Eric Wōdening chega a conclusões similares, todavia, em vez de empregar o termo cræft usa mæġen:
"Os povos germânicos acreditam em uma força metafísica aproximadamente análoga ao conceito polinésio de mana ou ao conceito chinês de ch'i. Esta força recebeu muitos nomes entre os povos germânicos, mas entre os mais comuns era o inglês antigo mæġen (alto alemão antigo magan; nórdico antigo megin; sueco antigo megin; inglês moderno main) e seus cognados. Como muitas palavras para essa força metafísica, mæġen foi usada para força física, embora outras vezes, obviamente, se referisse a um poder maior do que uma mera força bruta. Parece que tudo no multiverso possui alguma quantidade de mæġen. No mínimo, sabemos que todos os seres vivos a possuem, dos insetos aos homens aos deuses (a ásmegin, que Þúnor tem em abundância). A mæġen também pode ser transferida de pessoa para pessoa; daí vemos os Reis emprestando spéd (outra palavra para mæġen) aos seus homens antes de entrar em qualquer empreendimento importante" (Wōdening 1998: 28-29).
Como abordado em outro texto (Seaxdēor 2017: 51-55), embora influenciado pelas noções de Wōdening, mæġen e diversos termos cognatos, tanto em línguas germânicas, latinas, grego e indo tão longe quanto o proto-indo-europeu estão sempre ligados a poder ou ter capacidade (de se fazer algo). Complementando a definição de magia de Storms, podemos definir um ato mágico como um meio de se usar da força não-visível do qual todas as coisas estão imbuídas, e algumas em maior quantidade, para tornar-se capaz de se alcançar determinado objetivo, de ter um determinado poder ou capacidade, controle e segurança sobre alguma situação.

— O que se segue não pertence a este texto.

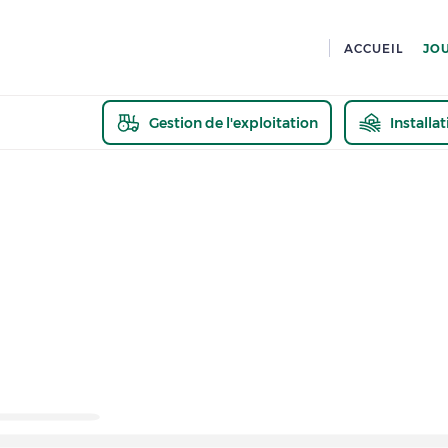
ACCUEIL
JO
Gestion de l'exploitation
Installa
En savoir pl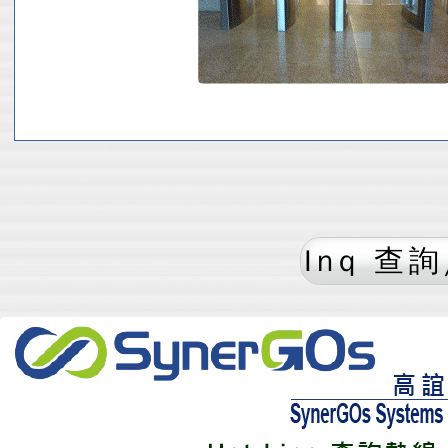
Inq 查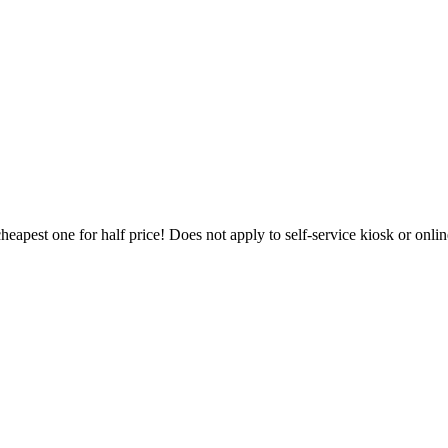
heapest one for half price! Does not apply to self-service kiosk or onl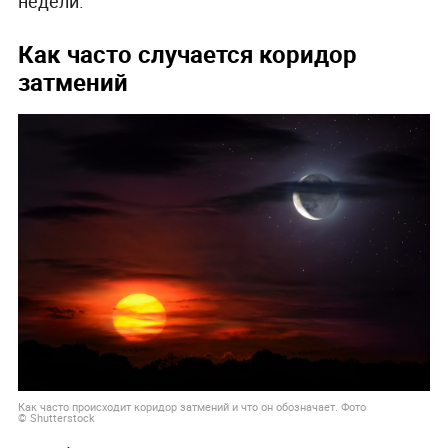
недели.
Как часто случается коридор
затмений
Как часто происходит коридор затмений и что он обозначает. Фото
© Shutterstock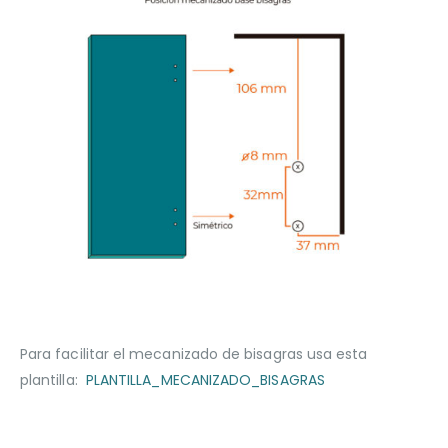
Para facilitar el mecanizado de bisagras usa esta
plantilla:
PLANTILLA_MECANIZADO_BISAGRAS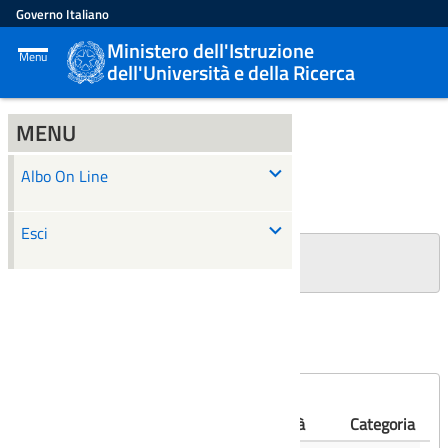
Governo Italiano
Ministero dell'Istruzione
Menu
dell'Università e della Ricerca
MENU
ALBO ON LINE
Albo On Line
Ricerca
Esci
+
Filtri Ricerca
Affissioni scadute
Numero
Albo
Oggetto
Validità
Categoria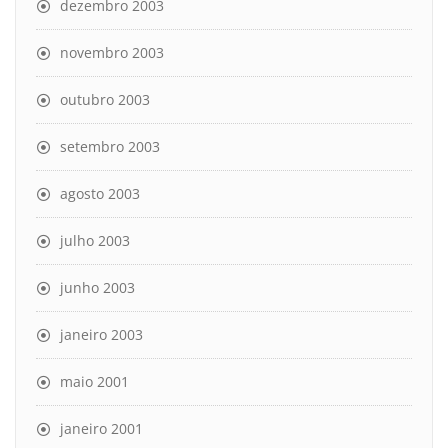
dezembro 2003
novembro 2003
outubro 2003
setembro 2003
agosto 2003
julho 2003
junho 2003
janeiro 2003
maio 2001
janeiro 2001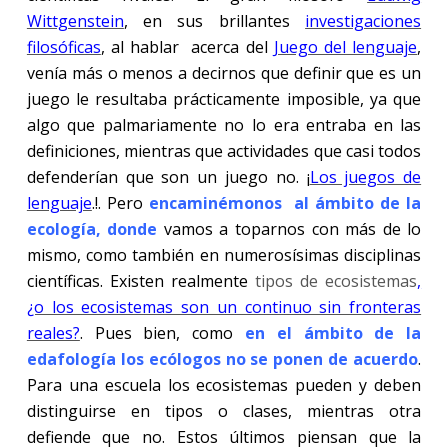
Wittgenstein
, en sus brillantes
investigaciones
filosóficas
, al hablar acerca del
Juego del lenguaje
,
venía más o menos a decirnos que definir que es un
juego le resultaba prácticamente imposible, ya que
algo que palmariamente no lo era entraba en las
definiciones, mientras que actividades que casi todos
defenderían que son un juego no. ¡
Los juegos de
lenguaje
.!. Pero
encaminémonos al ámbito de la
ecología, donde
vamos a toparnos con más de lo
mismo, como también en numerosísimas disciplinas
científicas. Existen realmente
tipos de ecosistemas
,
¿o los ecosistemas son un continuo sin fronteras
reales?
. Pues bien, como
en el ámbito de la
edafología los ecólogos no se ponen de acuerdo
.
Para una escuela los ecosistemas pueden y deben
distinguirse en tipos o clases, mientras otra
defiende que no. Estos últimos piensan que la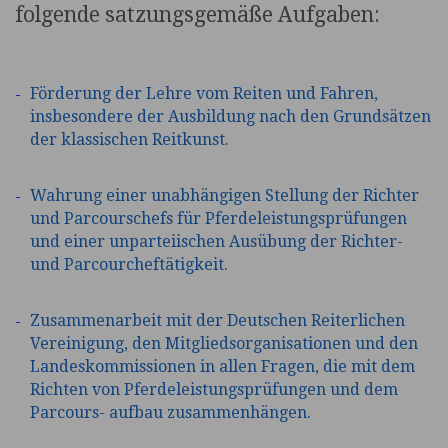
machen
folgende satzungsgemäße Aufgaben:
wir
Förderung der Lehre vom Reiten und Fahren,
insbesondere der Ausbildung nach den Grundsätzen
der klassischen Reitkunst.
Wahrung einer unabhängigen Stellung der Richter
und Parcourschefs für Pferdeleistungsprüfungen
und einer unparteiischen Ausübung der Richter-
und Parcourcheftätigkeit.
Zusammenarbeit mit der Deutschen Reiterlichen
Vereinigung, den Mitgliedsorganisationen und den
Landeskommissionen in allen Fragen, die mit dem
Richten von Pferdeleistungsprüfungen und dem
Parcours- aufbau zusammenhängen.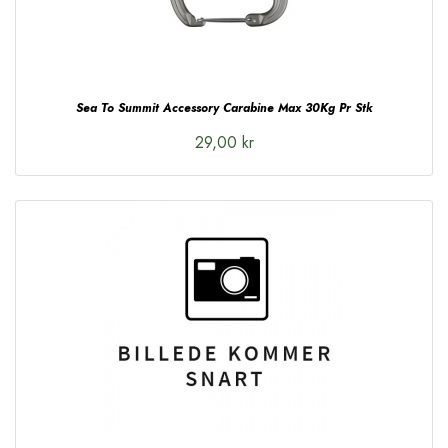
Sea To Summit Accessory Carabine Max 30Kg Pr Stk
29,00 kr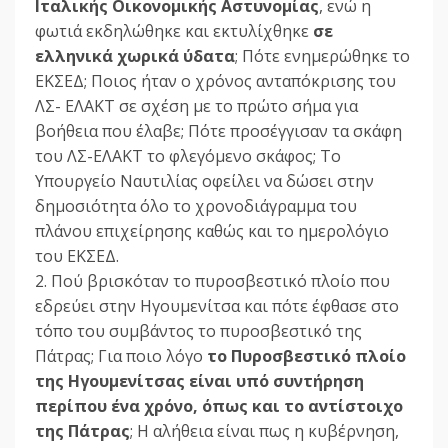
Ιταλικής Οικονομικής Αστυνομίας
, ενώ η
φωτιά εκδηλώθηκε και εκτυλίχθηκε
σε
ελληνικά χωρικά ύδατα
; Πότε ενημερώθηκε το
ΕΚΣΕΔ; Ποιος ήταν ο χρόνος ανταπόκρισης του
ΛΣ- ΕΛΑΚΤ σε σχέση με το πρώτο σήμα για
βοήθεια που έλαβε; Πότε προσέγγισαν τα σκάφη
του ΛΣ-ΕΛΑΚΤ το φλεγόμενο σκάφος; Το
Υπουργείο Ναυτιλίας οφείλει να δώσει στην
δημοσιότητα όλο το χρονοδιάγραμμα του
πλάνου επιχείρησης καθώς και το ημερολόγιο
του ΕΚΣΕΔ.
2. Πού βρισκόταν το πυροσβεστικό πλοίο που
εδρεύει στην Ηγουμενίτσα και πότε έφθασε στο
τόπο του συμβάντος το πυροσβεστικό της
Πάτρας; Για ποιο λόγο
το Πυροσβεστικό πλοίο
της Ηγουμενίτσας είναι υπό συντήρηση
περίπου ένα χρόνο, όπως και το αντίστοιχο
της Πάτρας
; Η αλήθεια είναι πως η κυβέρνηση,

Dentro da magia que se utiliza de runas, podemos ver um exemplo de como isso pode se manifestar de forma simples, com uma única palavra: na ponta de lança encontrada em Dahmsdorf-Müncheberg na atual Alemanha podemos ler em gótico a inscrição ᚱᚨᚾᛃᚨ (ranja) "aquela que aponta a rota" (literalmente "roteadora") e a associação com a lança mágica de Óðinn que nunca erra, relatada nas Eddas torna-se irresistível. Ao nomear o objeto de forma tão objetiva o intento de imbui-lo com um poder não comum é inegável.


Prática

A despeito de ser provada objetivamente ou não, a magia possui efeitos subjetivos perceptíveis das mais diversas formas para quem pratica atos que podem ser classificados como mágicos, ou seja, atos que envolvem a manipulação de mæġen ou cræft. O que importa não é a relação de causalidade no mundo objetivo, mas no mundo subjetivo das pessoas envolvidas no ato mágico, e se elas reconhecem a relação entre os eventos objetivos e os atos operativos que fizeram. É isso que torna possível a magia ainda nos dias atuais, uma vez que nunca foi exatamente removida do cotidiano das pessoas. Qual a relação de causalidade entre conversar com um computador travado, até que ele possa voltar a responder? Todavia, atos deste tipo nos rodeiam a todo o momento e sequer percebemos. De certa forma, tais atos são funcionais, desde que assim signifiquem para quem está envolvido com eles.

Referências

FLOWERS, Stephen E. How to do things with runes: A semiotic approach to operative communication, 2006.
FERREIRA, Andressa Furlan, Nykr o Espírito da Água Nórdico, 2017.
SEAXDĒOR, Daniel Falcão. Heathenry tribal: Reconstruindo a visão de mundo e os antigos costumes do norte, 2017.
STORMS, Godfrid. Anglo-Saxon magic, 1948.
WŌDENING, Eric. We are our deeds: The elder Heathenry, its Ethics and thew, 1998.